*** Opening of Data shown ***

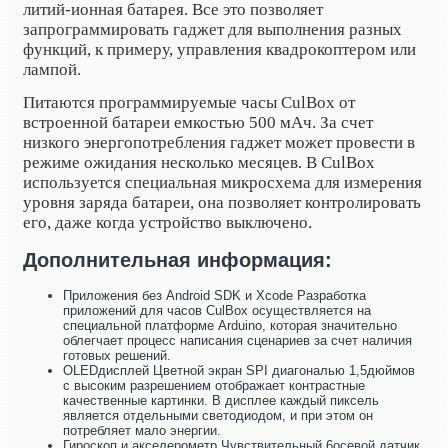
литий-ионная батарея. Все это позволяет
запрограммировать гаджет для выполнения разных
функций, к примеру, управления квадрокоптером или
лампой.
Питаются программируемые часы CulBox от
встроенной батареи емкостью 500 мАч. За счет
низкого энергопотребления гаджет может провести в
режиме ожидания несколько месяцев. В CulBox
используется специальная микросхема для измерения
уровня заряда батареи, она позволяет контролировать
его, даже когда устройство выключено.
Дополнительная информация:
Приложения без Android SDK и Xcode Разработка
приложений для часов CulBox осуществляется на
специальной платформе Arduino, которая значительно
облегчает процесс написания сценариев за счет наличия
готовых решений.
OLEDдисплей Цветной экран SPI диагональю 1,5дюймов
с высоким разрешением отображает контрастные
качественные картинки. В дисплее каждый пиксель
является отдельными светодиодом, и при этом он
потребляет мало энергии.
Гироскоп и акселерометр Чувствительный 6осевой датчик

*** Close of Data shown ***

> [What the task requires]
Please pull out each line from the entries above that contains the string "гаджет". Case counts when matching.

> [Task solution]
запрограммировать гаджет для выполнения разных
низкого энергопотребления гаджет может провести в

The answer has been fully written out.